NEW YORK - Desmond Mac Intyre quit as chief investment officer of the $67.5 billion New York City Retirement Systems after just one month on the job, because he couldn't get complete control of the bureau of asset management, sources familiar with the situation said.
Mr. Mac Intyre declined to comment, except to say: "Shortly after my arrival it became clear to me that with my professional background and experience, I am better suited to working in the private sector."
Jeff Simmons, spokesman for New York City Comptroller William Thompson, said Mr. Mac Intyre left on amicable terms and that he resigned because he failed to get a residency waiver allowing him to live in Connecticut.
But sources said the waiver issue was minor compared to problems at NYCERS that Mr. Mac Intyre discovered after he took the job.
Securities lending loss
Among the troubled areas is securities lending. In an unfolding scandal that began months before Mr. Mac Intyre joined NYCERS, the city stands to lose up to $89 million in its investment in a securities lending program administered by Citigroup Asset Management, Stamford, Conn.
Staff at the Bureau of Asset Management allegedly had been keeping news of the losses from the trustees since October. Through the program, the city invested $89.4 million in bonds backed by National Century Financial Enterprises, which lost its investment-grade rating in October, and filed for bankruptcy in November. Marc Kalech, another spokesman for the comptroller, said: "It's not clear how much the city will recover. Like all bondholders, we have been watching the situation closely and will aggressively pursue any possible means of recovering any losses." He wouldn't comment on whether the news of potential losses had been kept from the trustees.
Other sources said Citigroup might make up some of the losses. Christina Pretto, Citigroup spokeswoman, did not return calls by press time.
Mr. Mac Intyre also was concerned about the city's investment process being highly politicized and was distressed about the lack of governance and resources, according to the sources. They said he didn't believe he would be able to change the operation. He also was upset about the scathing preliminary results of an audit, commissioned by Mr. Thompson and conducted by Independent Fiduciary Services, Washington.
The role of politics
Mr. Mac Intyre had accepted the $154,000-a-year New York City job without realizing how big a role politics played in the operation of the city funds, according to one source. For example, the source said, private equity deals were being brought in through political connections, rather than through the normal investment process.

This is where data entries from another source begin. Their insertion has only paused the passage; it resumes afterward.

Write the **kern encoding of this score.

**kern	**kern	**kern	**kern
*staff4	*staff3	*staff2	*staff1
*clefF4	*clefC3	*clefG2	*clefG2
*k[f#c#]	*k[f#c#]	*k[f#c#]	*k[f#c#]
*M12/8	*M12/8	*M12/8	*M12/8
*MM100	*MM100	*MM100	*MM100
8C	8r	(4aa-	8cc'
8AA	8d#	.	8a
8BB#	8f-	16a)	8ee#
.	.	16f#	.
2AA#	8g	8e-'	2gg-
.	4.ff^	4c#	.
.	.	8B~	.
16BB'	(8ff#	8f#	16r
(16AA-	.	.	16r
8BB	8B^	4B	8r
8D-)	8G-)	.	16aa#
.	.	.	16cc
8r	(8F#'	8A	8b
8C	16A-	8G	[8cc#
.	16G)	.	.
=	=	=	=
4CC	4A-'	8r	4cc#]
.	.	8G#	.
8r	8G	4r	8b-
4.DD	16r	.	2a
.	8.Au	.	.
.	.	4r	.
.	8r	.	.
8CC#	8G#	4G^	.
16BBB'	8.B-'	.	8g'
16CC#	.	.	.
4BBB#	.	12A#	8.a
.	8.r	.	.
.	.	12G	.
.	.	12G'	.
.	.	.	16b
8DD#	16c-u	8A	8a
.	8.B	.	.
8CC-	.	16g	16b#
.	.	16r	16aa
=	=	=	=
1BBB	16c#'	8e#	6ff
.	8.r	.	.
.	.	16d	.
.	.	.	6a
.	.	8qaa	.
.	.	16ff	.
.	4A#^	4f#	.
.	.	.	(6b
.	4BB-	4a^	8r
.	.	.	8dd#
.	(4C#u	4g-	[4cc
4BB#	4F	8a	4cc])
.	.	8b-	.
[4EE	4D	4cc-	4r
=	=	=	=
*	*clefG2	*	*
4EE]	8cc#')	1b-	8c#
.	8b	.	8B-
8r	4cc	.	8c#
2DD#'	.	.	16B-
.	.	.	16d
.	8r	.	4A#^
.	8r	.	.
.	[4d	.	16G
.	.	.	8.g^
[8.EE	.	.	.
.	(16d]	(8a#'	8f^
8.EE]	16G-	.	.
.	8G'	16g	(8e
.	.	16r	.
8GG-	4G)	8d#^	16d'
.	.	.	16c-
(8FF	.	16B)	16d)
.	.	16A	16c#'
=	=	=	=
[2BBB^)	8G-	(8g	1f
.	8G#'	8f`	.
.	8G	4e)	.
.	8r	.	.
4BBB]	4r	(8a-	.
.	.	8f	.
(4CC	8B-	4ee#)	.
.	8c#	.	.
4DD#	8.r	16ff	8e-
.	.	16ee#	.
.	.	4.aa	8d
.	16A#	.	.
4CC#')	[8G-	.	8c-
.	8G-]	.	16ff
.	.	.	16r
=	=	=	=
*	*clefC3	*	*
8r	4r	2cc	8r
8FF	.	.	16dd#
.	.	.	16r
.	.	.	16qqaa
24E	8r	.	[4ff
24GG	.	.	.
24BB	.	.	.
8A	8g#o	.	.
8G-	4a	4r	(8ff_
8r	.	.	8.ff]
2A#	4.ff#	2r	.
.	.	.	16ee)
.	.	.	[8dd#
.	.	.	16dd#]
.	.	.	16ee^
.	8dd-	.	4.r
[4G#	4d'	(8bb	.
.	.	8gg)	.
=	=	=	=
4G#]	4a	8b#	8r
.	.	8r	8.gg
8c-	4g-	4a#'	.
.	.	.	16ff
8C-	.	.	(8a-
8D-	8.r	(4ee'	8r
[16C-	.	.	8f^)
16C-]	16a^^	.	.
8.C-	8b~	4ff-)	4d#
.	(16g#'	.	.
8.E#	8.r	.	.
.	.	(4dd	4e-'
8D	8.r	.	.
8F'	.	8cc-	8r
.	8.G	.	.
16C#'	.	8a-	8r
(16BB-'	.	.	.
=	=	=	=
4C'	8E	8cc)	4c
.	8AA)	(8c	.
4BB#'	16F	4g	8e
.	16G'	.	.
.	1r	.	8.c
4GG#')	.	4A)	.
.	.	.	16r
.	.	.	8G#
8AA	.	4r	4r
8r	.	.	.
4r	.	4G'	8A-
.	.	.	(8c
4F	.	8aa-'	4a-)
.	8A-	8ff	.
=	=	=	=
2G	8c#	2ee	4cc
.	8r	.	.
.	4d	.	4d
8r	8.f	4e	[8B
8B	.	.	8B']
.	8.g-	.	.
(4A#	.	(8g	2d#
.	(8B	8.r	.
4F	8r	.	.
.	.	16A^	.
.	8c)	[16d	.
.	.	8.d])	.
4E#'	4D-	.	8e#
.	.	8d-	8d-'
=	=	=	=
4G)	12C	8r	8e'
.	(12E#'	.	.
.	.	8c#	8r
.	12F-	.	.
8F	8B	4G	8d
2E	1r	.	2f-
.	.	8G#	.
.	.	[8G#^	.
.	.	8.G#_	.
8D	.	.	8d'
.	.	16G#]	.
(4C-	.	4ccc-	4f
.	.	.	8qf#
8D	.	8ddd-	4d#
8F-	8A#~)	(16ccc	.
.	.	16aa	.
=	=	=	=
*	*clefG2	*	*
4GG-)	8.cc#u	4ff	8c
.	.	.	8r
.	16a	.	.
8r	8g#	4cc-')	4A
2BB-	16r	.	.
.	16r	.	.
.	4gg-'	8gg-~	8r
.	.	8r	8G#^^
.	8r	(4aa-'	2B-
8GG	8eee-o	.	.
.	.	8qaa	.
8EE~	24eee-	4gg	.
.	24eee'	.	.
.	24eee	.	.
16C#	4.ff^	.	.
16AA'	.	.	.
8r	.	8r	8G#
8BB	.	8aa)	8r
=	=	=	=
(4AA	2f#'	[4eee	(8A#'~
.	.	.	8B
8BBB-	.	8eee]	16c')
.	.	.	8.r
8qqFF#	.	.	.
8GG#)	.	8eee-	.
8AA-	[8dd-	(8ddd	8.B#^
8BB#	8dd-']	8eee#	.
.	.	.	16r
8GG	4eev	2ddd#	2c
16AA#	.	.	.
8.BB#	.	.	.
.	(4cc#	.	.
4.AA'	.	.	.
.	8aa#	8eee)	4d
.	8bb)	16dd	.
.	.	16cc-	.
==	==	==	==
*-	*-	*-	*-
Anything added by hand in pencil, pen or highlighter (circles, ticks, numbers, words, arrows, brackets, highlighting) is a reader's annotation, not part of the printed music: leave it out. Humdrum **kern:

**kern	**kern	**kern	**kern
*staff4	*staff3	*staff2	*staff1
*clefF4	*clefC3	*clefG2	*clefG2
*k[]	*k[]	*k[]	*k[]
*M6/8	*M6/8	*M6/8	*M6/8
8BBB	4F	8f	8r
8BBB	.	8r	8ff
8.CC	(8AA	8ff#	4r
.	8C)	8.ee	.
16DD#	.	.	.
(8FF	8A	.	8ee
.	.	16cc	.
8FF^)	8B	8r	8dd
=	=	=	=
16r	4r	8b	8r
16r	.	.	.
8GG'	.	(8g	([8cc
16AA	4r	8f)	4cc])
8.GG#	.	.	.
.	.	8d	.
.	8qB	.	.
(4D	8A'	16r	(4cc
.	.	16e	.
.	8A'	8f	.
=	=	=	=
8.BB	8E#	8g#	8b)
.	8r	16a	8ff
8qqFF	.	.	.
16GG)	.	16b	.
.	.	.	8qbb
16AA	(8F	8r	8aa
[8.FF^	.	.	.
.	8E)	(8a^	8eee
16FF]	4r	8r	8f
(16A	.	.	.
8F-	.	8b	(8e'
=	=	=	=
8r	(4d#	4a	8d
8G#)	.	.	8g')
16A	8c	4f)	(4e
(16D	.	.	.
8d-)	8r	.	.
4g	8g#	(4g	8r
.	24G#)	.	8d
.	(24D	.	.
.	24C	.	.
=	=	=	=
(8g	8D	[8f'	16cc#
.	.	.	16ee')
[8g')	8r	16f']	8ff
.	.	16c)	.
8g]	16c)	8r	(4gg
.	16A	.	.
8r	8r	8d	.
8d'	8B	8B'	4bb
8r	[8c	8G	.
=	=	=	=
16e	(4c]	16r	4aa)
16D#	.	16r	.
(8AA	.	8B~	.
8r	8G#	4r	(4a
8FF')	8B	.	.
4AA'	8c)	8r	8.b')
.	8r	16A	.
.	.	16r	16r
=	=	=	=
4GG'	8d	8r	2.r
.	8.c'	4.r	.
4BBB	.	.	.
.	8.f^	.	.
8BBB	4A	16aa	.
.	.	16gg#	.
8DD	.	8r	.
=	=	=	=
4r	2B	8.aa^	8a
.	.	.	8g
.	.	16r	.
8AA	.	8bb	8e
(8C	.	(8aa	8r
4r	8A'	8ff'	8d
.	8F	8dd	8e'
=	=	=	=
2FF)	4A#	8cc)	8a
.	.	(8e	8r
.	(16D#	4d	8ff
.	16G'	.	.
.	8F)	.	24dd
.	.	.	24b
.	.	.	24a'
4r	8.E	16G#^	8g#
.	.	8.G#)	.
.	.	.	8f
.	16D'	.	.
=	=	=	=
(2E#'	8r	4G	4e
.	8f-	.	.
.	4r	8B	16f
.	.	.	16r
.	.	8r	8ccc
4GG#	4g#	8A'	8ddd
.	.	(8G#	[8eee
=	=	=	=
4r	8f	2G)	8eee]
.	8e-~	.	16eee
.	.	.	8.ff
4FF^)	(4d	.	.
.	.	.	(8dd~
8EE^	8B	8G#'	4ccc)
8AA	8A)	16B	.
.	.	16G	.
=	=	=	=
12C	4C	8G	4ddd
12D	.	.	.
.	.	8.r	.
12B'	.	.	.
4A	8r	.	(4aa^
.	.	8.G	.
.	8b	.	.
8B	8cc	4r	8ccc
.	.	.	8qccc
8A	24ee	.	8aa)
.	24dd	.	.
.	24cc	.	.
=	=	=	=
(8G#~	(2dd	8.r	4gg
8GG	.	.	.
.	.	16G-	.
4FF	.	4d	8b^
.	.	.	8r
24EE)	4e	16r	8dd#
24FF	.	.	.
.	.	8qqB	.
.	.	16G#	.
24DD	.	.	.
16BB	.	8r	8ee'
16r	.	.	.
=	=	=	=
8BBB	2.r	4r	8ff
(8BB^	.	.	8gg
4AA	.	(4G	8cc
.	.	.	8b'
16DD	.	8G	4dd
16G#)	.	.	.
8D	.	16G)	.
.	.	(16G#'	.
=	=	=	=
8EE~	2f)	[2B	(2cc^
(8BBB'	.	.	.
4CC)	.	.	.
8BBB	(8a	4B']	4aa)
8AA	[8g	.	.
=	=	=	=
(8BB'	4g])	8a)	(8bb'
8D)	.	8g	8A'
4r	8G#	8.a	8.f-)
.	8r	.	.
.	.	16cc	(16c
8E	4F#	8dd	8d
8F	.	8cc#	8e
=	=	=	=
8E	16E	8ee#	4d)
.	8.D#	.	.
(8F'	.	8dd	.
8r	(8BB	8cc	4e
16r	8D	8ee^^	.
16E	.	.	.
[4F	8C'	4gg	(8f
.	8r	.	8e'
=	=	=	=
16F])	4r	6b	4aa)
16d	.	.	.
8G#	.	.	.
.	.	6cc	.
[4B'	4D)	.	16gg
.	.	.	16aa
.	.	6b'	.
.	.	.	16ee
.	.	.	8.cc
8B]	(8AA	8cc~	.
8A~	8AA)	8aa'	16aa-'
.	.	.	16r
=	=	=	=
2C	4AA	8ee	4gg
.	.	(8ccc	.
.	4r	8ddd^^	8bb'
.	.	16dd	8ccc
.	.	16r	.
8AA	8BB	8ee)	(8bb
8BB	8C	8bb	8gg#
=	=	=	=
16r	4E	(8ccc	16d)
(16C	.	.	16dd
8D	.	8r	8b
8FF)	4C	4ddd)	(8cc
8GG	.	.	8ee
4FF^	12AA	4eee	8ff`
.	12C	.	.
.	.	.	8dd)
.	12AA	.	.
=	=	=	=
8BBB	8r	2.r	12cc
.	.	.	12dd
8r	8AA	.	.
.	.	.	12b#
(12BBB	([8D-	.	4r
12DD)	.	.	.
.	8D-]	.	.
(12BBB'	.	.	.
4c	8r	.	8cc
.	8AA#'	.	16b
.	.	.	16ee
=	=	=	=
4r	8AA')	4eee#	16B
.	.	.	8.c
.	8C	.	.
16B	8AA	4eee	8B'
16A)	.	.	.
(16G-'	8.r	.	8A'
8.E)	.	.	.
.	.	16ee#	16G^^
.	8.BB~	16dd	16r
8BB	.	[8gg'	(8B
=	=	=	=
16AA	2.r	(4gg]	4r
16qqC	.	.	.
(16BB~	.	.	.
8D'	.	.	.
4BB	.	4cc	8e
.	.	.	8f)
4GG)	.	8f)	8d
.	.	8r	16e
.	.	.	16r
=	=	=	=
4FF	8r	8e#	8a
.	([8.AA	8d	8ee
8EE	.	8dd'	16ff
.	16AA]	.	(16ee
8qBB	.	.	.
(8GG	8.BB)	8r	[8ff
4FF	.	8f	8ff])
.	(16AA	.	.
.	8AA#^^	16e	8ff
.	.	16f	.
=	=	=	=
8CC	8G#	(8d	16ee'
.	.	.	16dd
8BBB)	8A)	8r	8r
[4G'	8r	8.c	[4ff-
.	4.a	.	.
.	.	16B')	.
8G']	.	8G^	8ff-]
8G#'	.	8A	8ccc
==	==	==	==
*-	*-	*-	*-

Once Mr. Mac Intyre understood the political landscape, he left as quickly and as quietly as he could, the source said.
He began working for the city on Feb. 3; he quit March 1. He had moved from London, where he headed the European pension strategies group at Deutsche Asset Management. Before that, he was chief financial officer at General Motors Asset Management, New York, which manages the $67 billion GM pension plan. More than one source said he might consider returning to London to work in asset management.
Mr. Mac Intyre will be replaced, but it hasn't yet been determined if a search firm will be hired, and what the qualifications and salary will be, Mr. Simmons said. Adam Blumenthal, first deputy comptroller, is handling the job in the interim.
There also had been rumblings of a clash over governance procedures with Horatio Sparkes, assistant comptroller for pensions. The sources said Mr. Mac Intyre had asked to have him fired, but Mr. Thompson refused. Mr. Sparkes did not return calls seeking comment.
He made changes
Mr. Mac Intyre had implemented some changes during his short tenure and will be assisting in further changes, according to a web posting from the comptroller's office. One source said Mr. Mac Intyre had convinced the comptroller to expand the roles of the five consultants that advise the five pension funds in the system. The consultants' help is needed because only a handful of investment professionals at the Bureau of Asset Management oversee 80 money managers and 300 portfolios, the source said.
Sources said one of those investment pros - John Burns, head of equities - is seriously considering a job offer from the $96 billion New York State Common Fund in Albany. Mr. Burns didn't return telephone calls seeking comment. He had been acting CIO and lost out to Mr. Mac Intyre for the job.